RECORD EXCERPTS Block Start
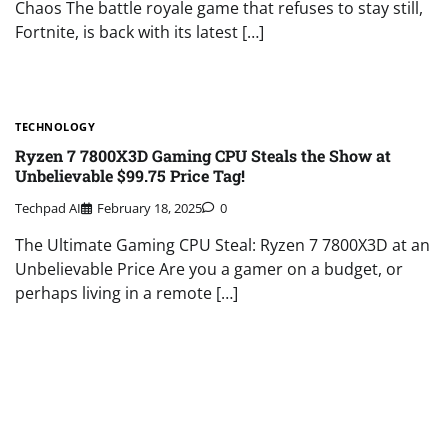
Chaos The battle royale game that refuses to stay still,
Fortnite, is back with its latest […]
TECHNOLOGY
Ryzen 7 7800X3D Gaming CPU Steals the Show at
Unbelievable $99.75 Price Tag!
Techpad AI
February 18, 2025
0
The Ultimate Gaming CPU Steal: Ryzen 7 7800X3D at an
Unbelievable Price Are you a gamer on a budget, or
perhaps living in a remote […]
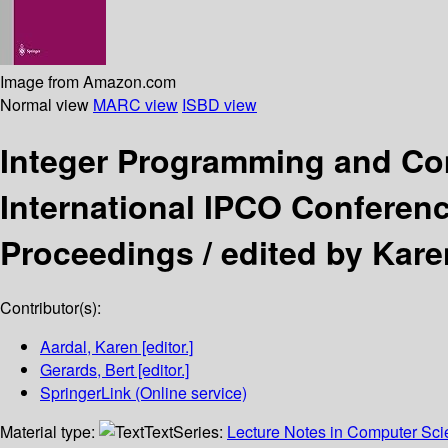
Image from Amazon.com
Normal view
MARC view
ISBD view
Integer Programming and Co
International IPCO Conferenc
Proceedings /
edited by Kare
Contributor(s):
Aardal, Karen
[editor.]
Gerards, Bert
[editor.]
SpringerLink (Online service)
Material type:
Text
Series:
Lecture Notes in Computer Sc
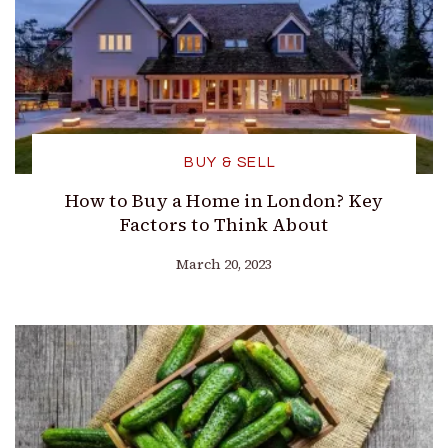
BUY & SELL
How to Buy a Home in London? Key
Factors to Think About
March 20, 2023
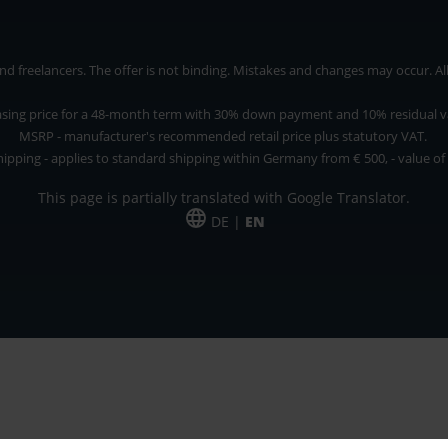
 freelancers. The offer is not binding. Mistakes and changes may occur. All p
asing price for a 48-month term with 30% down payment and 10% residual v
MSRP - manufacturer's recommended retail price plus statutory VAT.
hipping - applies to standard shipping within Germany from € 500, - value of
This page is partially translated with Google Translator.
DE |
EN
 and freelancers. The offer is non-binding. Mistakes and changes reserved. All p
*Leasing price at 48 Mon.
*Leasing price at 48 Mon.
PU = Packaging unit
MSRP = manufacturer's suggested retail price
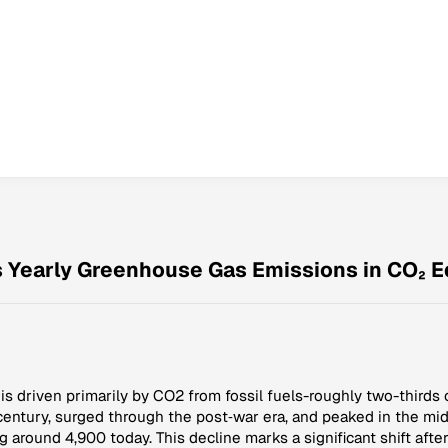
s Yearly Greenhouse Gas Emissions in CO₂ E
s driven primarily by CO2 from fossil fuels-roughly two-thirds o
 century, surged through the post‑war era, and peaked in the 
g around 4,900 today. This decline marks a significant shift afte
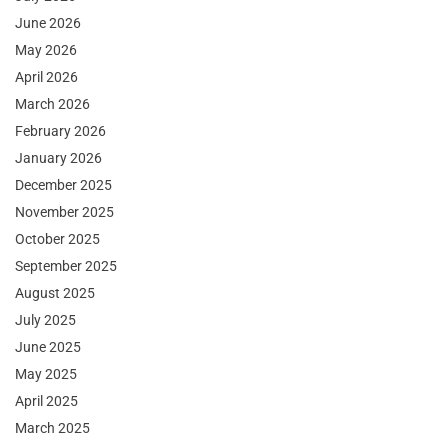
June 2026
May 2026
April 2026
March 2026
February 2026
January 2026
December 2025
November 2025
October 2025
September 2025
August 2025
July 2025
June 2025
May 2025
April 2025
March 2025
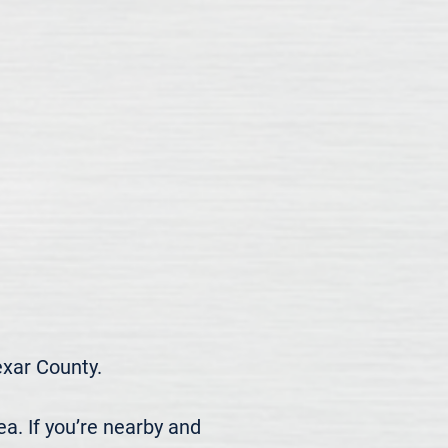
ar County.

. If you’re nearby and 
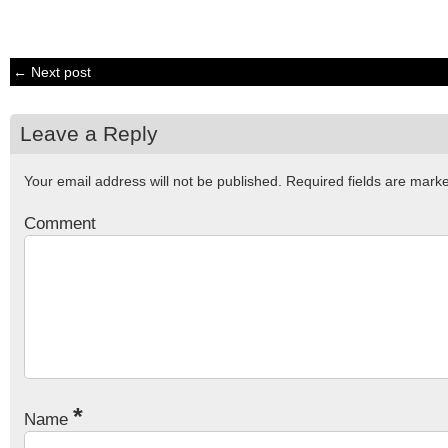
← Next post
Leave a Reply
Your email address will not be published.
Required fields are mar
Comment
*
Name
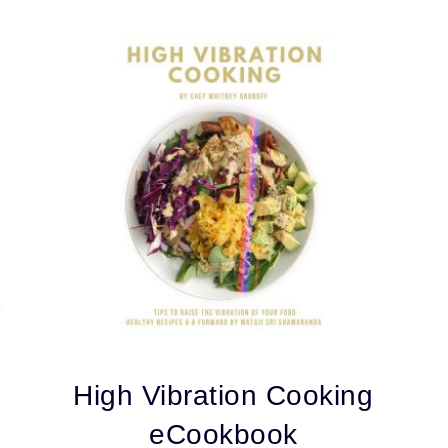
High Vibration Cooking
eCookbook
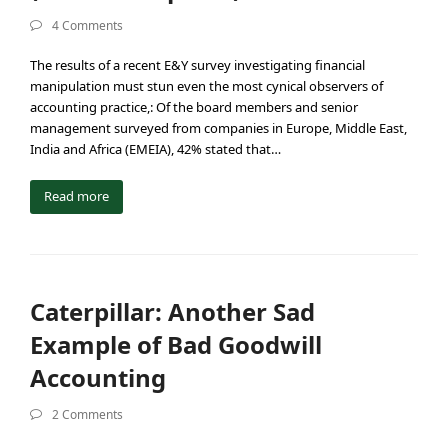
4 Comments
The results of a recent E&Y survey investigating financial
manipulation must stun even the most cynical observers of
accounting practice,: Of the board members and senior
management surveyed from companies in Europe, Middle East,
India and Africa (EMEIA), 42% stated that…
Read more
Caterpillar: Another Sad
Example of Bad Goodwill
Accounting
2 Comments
RECORD EXCERPTS Block End
THE PROBLEM: Reproduce every line above word for word; no images.

ANSWER SPACE:
Chaos The battle royale game that refuses to stay still,
Fortnite, is back with its latest […]
TECHNOLOGY
Ryzen 7 7800X3D Gaming CPU Steals the Show at
Unbelievable $99.75 Price Tag!
Techpad AI
February 18, 2025
0
The Ultimate Gaming CPU Steal: Ryzen 7 7800X3D at an
Unbelievable Price Are you a gamer on a budget, or
perhaps living in a remote […]
Image from Amazon.com
Normal view
MARC view
ISBD view
Integer Programming and Co
International IPCO Conferenc
Proceedings /
edited by Kare
Contributor(s):
Aardal, Karen
[editor.]
Gerards, Bert
[editor.]
SpringerLink (Online service)
Material type:
Text
Series:
Lecture Notes in Computer Sc
BUY & SELL
How to Buy a Home in London? Key
Factors to Think About
March 20, 2023
 freelancers. The offer is not binding. Mistakes and changes may occur. All p
asing price for a 48-month term with 30% down payment and 10% residual v
MSRP - manufacturer's recommended retail price plus statutory VAT.
hipping - applies to standard shipping within Germany from € 500, - value of
This page is partially translated with Google Translator.
DE |
EN
 and freelancers. The offer is non-binding. Mistakes and changes reserved. All p
*Leasing price at 48 Mon.
*Leasing price at 48 Mon.
PU = Packaging unit
MSRP = manufacturer's suggested retail price
s Yearly Greenhouse Gas Emissions in CO₂ E
s driven primarily by CO2 from fossil fuels-roughly two-thirds o
 century, surged through the post‑war era, and peaked in the 
g around 4,900 today. This decline marks a significant shift afte
June 2026
May 2026
April 2026
March 2026
February 2026
January 2026
December 2025
November 2025
October 2025
September 2025
August 2025
July 2025
June 2025
May 2025
April 2025
March 2025
ar County.

. If you’re nearby and 
← Next post
Leave a Reply
Your email address will not be published.
Required fields are mar
Comment
*
Name
High Vibration Cooking
eCookbook
4 Comments
The results of a recent E&Y survey investigating financial
manipulation must stun even the most cynical observers of
accounting practice,: Of the board members and senior
management surveyed from companies in Europe, Middle East,
India and Africa (EMEIA), 42% stated that…
Read more
Caterpillar: Another Sad
Example of Bad Goodwill
Accounting
2 Comments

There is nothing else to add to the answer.